I presume the last line was supposed to read
"She loved his Mom, too."
Sunny Loomis 08/28/08
I like this. We make our plans, but God has His own plans and perfect timing. I like the way you showed the son's attitude on doing errands and knowing God has plans by the end of the story. Very nicely done.
Jan Ackerson 08/29/08
This is wonderful!

My only tiny suggestion: we didn't really have a clue to Cody's age until the flashback, and I was picturing him much, much younger...a teen, even a pre-teen. Had to do some mental gymnastics to catch up.

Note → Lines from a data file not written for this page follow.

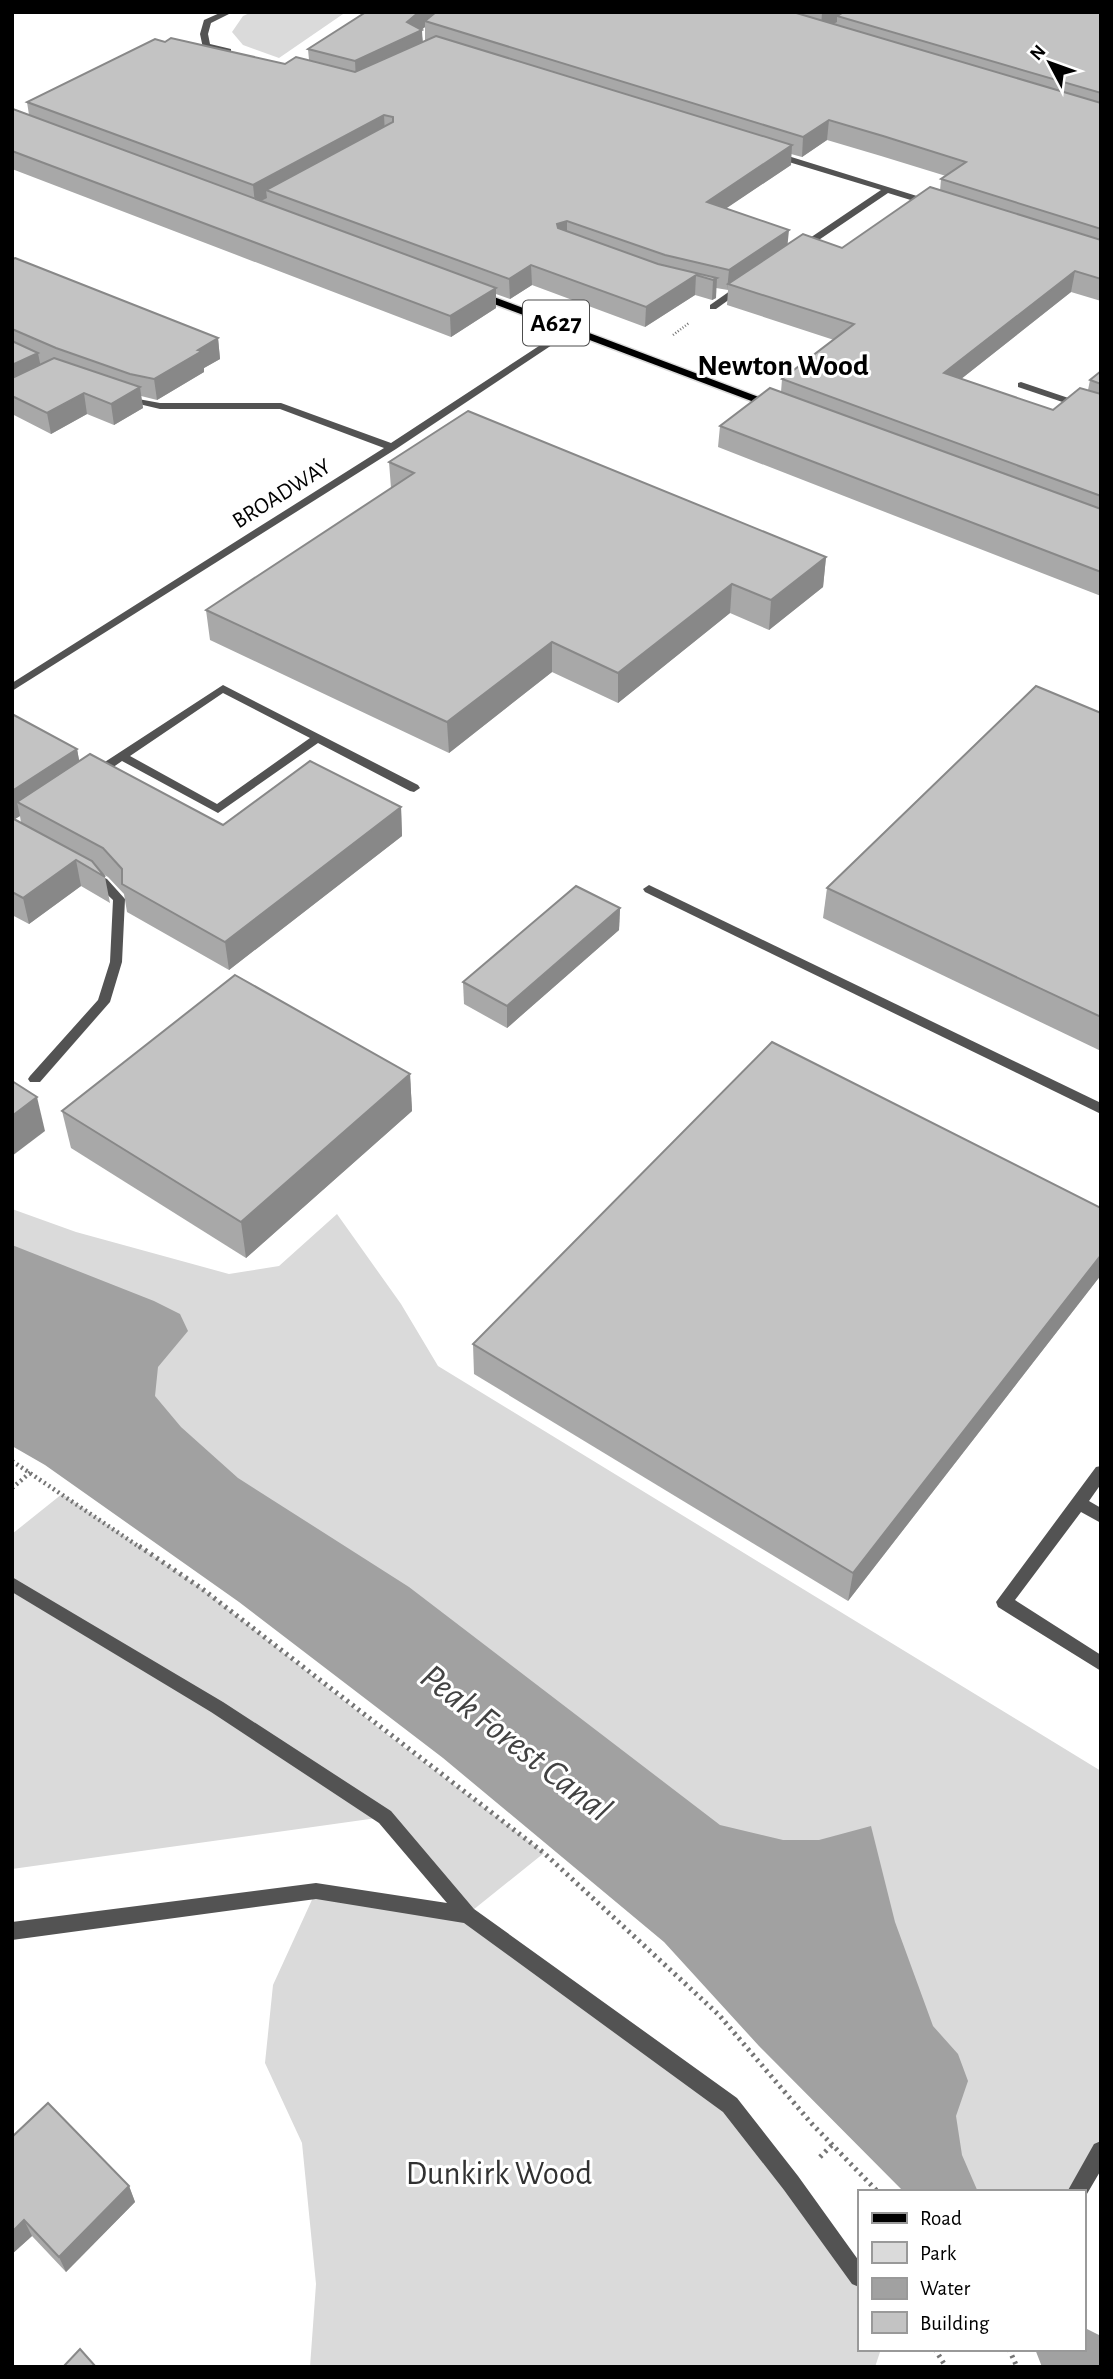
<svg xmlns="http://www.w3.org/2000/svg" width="1113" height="2379" viewBox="0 0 1113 2379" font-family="'Alegreya Sans',sans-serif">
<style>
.green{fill:#dadada}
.water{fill:#a1a1a1}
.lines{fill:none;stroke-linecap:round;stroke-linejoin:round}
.primary-casing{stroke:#dbdbdb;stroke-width:3}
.path-far2{stroke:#757575;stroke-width:2.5;stroke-dasharray:1 2;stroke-linecap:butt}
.path-far1{stroke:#757575;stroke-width:4.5;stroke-dasharray:2 3.5;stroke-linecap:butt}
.path{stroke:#757575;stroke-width:5;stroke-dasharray:2.5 4.5;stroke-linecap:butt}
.service{fill:#535353;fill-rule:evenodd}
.minor{fill:#535353;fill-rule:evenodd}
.primary{fill:#000;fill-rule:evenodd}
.wall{fill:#a8a8a8;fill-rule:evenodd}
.shaded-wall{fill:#888}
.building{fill:#c3c3c3;stroke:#888;stroke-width:2}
.labels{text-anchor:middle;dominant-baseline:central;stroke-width:6;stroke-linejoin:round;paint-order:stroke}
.far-street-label{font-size:23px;fill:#000;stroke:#fff}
.shield{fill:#fff;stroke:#4c4c4c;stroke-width:2}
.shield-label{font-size:26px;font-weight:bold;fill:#000}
.far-district-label{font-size:30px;font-weight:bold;fill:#000;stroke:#fff}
.near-park-label{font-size:33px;fill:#313131;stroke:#fff}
.near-water-label{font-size:37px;font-style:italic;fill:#424242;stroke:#fff}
</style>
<rect width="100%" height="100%" fill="#fff"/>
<g class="green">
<path d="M252 12H346L279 58 243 45 232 32 243 16Z"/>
<path d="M12 1209 76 1232 229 1274 279 1266 337 1214 401 1304 438 1366 1101 1771V2151L1077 2192H941L844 2043 12 1377Z"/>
<path d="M62 1494 201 1588 384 1732 544 1853 468 1914 730 2105 791 2183 859 2277V2349H881L875 2367H310L316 2284 302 2143 265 2063 273 1985 316 1891 466 1915 384 1817 12 1869V1534Z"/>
</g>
<g class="water">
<path d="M12 1245 154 1301 180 1314 188 1331 158 1367 155 1396 181 1427 238 1478 409 1587 720 1825 783 1840H819L871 1826 895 1922 933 2026 958 2054 968 2081 956 2116 962 2155 978 2192H904L759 2046 664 1942 443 1758 239 1602 45 1465 12 1446Z"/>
<path d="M1083 2327 1101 2336V2367H1042L1035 2349H1083Z"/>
</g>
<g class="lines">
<defs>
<path id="primary" d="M470 291H478L785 407 775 410 470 295Z"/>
</defs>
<use href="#primary" class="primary-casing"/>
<path class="path-far2" d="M673 335 689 323"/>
<g class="path-far1">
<path d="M12 1461 141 1548"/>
<path d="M12 1488 31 1472"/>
</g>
<g class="path">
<path d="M139 1546 201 1588 544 1853 719 2015 812 2124 878 2192"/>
<path d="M820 2157 832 2145"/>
<path d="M935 2349 946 2367"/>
<path d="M1009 2349 1017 2367"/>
</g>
<g class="service">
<path d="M223 685 418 785 420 788 414 792 410 791 318 743 218 813 122 761 99 777H91V771ZM223 693 310 738 217 804 130 756Z"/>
<path d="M94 873 107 879 125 899 122 962 110 1002 40 1082H30L28 1079 30 1076 98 1000 110 962 113 900C105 892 95 885 88 877Z"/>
<path d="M649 885 1101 1103V1114L645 892 643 889Z"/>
<path d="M1101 1466V1484L1089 1501 1101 1508V1523L1081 1512 1015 1600 1101 1655V1671L998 1607 996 1602 1096 1467Z"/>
</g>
<g class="minor">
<path d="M222 12 229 14 211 23 208 34 210 44 231 49V53H228L203 48 200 34 204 20Z"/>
<path d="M772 151 933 201 934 203 930 206 888 193 804 250H798V246L881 190 769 156 768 154Z"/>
<path d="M740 284 748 286 716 309H710V305Z"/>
<path d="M568 327 576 329 396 449 12 691V683L384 448 280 409H160L122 400V396L160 403H281L391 443Z"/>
<path d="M1021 382 1101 409V415L1018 387V383Z"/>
<path d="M12 1577 223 1702 391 1811 474 1909 737 2098 798 2176 859 2261V2287L852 2284 784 2190 723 2112 464 1923 316 1899 12 1940V1922L316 1883 447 1903 379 1823 211 1712 12 1592Z"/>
<path d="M1101 2141V2170L1084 2199 1083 2192H1067L1094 2144Z"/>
</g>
<use href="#primary" class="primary"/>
</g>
<g class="wall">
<path d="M366 12H1101V301L1071 292 961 379 1053 410 1088 390 1090 380 1101 371V596L718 447 720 426 781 392 782 379 834 340 727 305 728 290 716 288V298L712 300 695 295 645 327 532 285 510 299 496 294V308L451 337 12 169V109L29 115 27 102 165 42 285 64 309 60 308 49ZM425 27V40H427L423 42 421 30ZM827 140 881 156 946 176 941 179 940 191 842 248 788 245 726 208 791 165V154L802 157Z"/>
<path d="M12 260 218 338 220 359 204 368V372L157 400 141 396 143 408 114 425 87 414 51 434 12 414Z"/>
<path d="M389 462 826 557 823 587 769 630 730 613 618 703 552 672 449 753 210 640 206 610 391 488Z"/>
<path d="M1101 713V1051L823 918 827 888Z"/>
<path d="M12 714 77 749 79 761 223 825 401 807 402 836 229 970 127 912 124 894 108 877 103 874 105 877 110 903 81 886 29 924 12 915ZM20 816 21 823 14 819Z"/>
<path d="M620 908 619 930 507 1028 464 1004 463 982Z"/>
<path d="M410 1074 412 1111 246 1258 71 1148 62 1111Z"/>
<path d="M1101 1208V1275L848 1601 474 1374 473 1344Z"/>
<path d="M12 2137 129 2186 135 2202 66 2272 32 2236 12 2254Z"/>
</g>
<g class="shaded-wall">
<path d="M419 12H443L425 21V27L420 31 422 30 423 49 356 80 355 61Z"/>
<path d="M822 12H854L837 16V22L821 31Z"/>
<path d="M384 115 385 135 266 190 267 198 255 204 253 185Z"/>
<path d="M829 120 827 140 802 157 803 137Z"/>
<path d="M792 145 791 165 706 222 707 202Z"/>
<path d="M567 221V241L557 244V224Z"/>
<path d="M789 230 787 250 728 284 727 290 729 270Z"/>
<path d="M531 265 532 285 510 299 509 279Z"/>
<path d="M1075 271 1071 292 942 394 944 373Z"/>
<path d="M696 275 695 295 645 327 646 307Z"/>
<path d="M717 278 716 298 712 300 713 280Z"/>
<path d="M496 288V308L451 337 450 316Z"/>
<path d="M218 338 220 359 204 368V372L157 400 154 379 198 350Z"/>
<path d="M38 353 42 373 12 388V365Z"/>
<path d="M140 387 143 408 114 425 111 404Z"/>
<path d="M84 393 87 414 51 434 47 413Z"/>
<path d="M826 557 823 587 769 630 771 600Z"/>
<path d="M732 584 730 613 618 703V673Z"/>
<path d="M552 642V672L449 753 447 722Z"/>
<path d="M77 749 82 775 17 802 20 816 12 821V791Z"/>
<path d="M401 807 402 836 229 970 225 942Z"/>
<path d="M76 860 81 886 29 924 23 898Z"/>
<path d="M620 908 619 930 507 1028V1006Z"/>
<path d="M410 1074 412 1111 246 1258 241 1222Z"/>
<path d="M37 1097 45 1131 12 1156V1116Z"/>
<path d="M1101 1255V1275L848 1601 853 1573Z"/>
<path d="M129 2186 135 2202 66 2272 59 2257Z"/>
<path d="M24 2220 32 2236 12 2254V2232Z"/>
</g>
<g class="building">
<path d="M366 12H419L407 22 422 30 355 61 308 49Z"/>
<path d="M436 12H793L1101 103V229L941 179 966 162 883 136 829 120 803 137 425 21Z"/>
<path d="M844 12H1101V93L837 16Z"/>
<path d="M436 36 792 145 707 202 789 230 729 270 665 255 567 221 557 224 558 228 658 264 717 278 713 280 696 275 646 307 531 265 509 279 266 190 393 122V117L384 115 253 185 27 102 155 39 165 42 171 38 285 64 296 57 355 72Z"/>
<path d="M12 109H13L496 288 450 316 12 151Z"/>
<path d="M930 187 1101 240V279L1075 271 944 373 1053 410 1080 388 1101 394V496L782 379 854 324 728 284 803 234 842 248Z"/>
<path d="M15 258 218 338 198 350 202 351 154 379 130 374 56 348 12 329V260Z"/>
<path d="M12 341 38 353 12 365Z"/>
<path d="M54 358 140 387 111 404 84 393 47 413 12 396V378Z"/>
<path d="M1101 371V384L1090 380Z"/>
<path d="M770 388 1101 509V572L720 426Z"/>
<path d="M468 411 826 557 771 600 732 584 618 673 552 642 447 722 206 610 414 473 389 462Z"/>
<path d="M1036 686 1101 713V1017L827 888Z"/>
<path d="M12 714 77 749 12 791Z"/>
<path d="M90 754 223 825 310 761 401 807 225 942 122 884V869L103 848 17 802Z"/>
<path d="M12 818 92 861 105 877 76 860 23 898 12 892Z"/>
<path d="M576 886 620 908 507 1006 463 982Z"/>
<path d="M235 975 410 1074 241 1222 62 1111Z"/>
<path d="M772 1042 1101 1208V1255L853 1573 473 1344Z"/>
<path d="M12 1081 37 1097 12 1116Z"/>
<path d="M48 2103 129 2186 59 2257 24 2220 12 2232V2137Z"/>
<path d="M80 2349 96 2367H63Z"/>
</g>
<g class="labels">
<g class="far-street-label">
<text transform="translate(282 494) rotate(-32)">BROADWAY</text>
</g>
<rect class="shield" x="523" y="300.5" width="66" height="45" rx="5"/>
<g class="shield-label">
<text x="556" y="323">A627</text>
</g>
<g class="far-district-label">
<text x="783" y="366">Newton Wood</text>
</g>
<g class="near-park-label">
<text x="499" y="2174">Dunkirk Wood</text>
</g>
<g class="near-water-label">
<text transform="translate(516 1743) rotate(38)">Peak Forest Canal</text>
</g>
</g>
<rect width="1113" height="2379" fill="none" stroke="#000000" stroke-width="28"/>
<rect x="858" y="2190" width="228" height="161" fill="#ffffff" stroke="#999999" stroke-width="2"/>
<rect x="872" y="2213" width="35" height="10" fill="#000000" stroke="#999999" stroke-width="2"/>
<text x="920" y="2225" font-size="21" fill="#000000">Road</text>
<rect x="872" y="2242" width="35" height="21" fill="#dadada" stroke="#999999" stroke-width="2"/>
<text x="920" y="2260" font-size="21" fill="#000000">Park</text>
<rect x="872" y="2278" width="35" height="21" fill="#a1a1a1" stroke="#999999" stroke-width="2"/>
<text x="920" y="2295" font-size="21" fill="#000000">Water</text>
<rect x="872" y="2312" width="35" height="21" fill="#c3c3c3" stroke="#999999" stroke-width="2"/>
<text x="920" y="2330" font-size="21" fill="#000000">Building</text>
<g transform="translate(1050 63) rotate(311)" stroke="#ffffff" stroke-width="5" paint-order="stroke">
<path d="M0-5L12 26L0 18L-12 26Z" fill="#000000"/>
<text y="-10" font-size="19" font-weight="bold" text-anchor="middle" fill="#000000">N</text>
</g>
</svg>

Love the twists and turns, and the great last line. Super story!
Benjamin Graber08/29/08
This one is very sweet... I love a good romance... :-)
Laury Hubrich 08/29/08
What a great love story:) Have a sequel in the works? Hope so!
Ellen Dodson08/31/08
So cute!!! Such gilded meaning in Stephanie's comment about angels in the snow, sort of like making lemonade from lemons is one of my takes on it. My only criticism is that I want to see/be shown the transformation from people who are strangers to people who become attracted to one another. Too much is placed on mom at that point. Let me see a touch, a glance, a comical incident, something specific and more direct to show us the fire that lights the spark between these two so that I can appreciate the playfulness at the end even more. Love the title!!
Patricia Turner08/31/08
Yes, God does have a plan; a plan for you to write this story for instance. I wondered if it would end like it did and wasn't at all disappointed. Will there be a sequel? Sure hope so 'cause I like your writing!
Leah Nichols 09/01/08
I loved this story! I think the flashback could be more smoothly introduced, and the focus stay more on Cody throughout the story - maybe write from first person to make it more consistent? Great job - I definitely wanted to see more of that story!
Lynda Schultz 09/01/08
Good things come to those who wait—patiently. Well done.
Joshua Janoski09/02/08
Oh, man. This was an awesome story! I loved how God worked everything out in Cody's life and sent him the right woman. I too would like to know what happens after this story ends. Is it based on a true story perhaps? ;)
Dee Yoder 09/03/08
Appealing characters and plot! I love a good love story and this looks like the start of one. (I, too, wanted more emphasis on the MC, but I'm partial to first person. (; ) Enjoyed reading this very much!
Beckie Stewart09/03/08
Cute story. I loved it. It didn't seem to be missing things to me. I followed it quite well.
Glynis Becker09/03/08
Very sweet, Marita! I enjoy a good love story and would love to read more about these too!
LauraLee Shaw09/04/08
Congratulations on 3rd place! this is excellent!!!! ;)
Lauryn Abbott09/04/08
What a sweet story! I really enjoyed it. It's not always easy to wait for God's timing, but when we do, He never lets us down. Great job and congrats on placing!
Chely Roach09/04/08
I love this! The characterizations were perfect...especially the mom, she cracked me up. Excellent writing!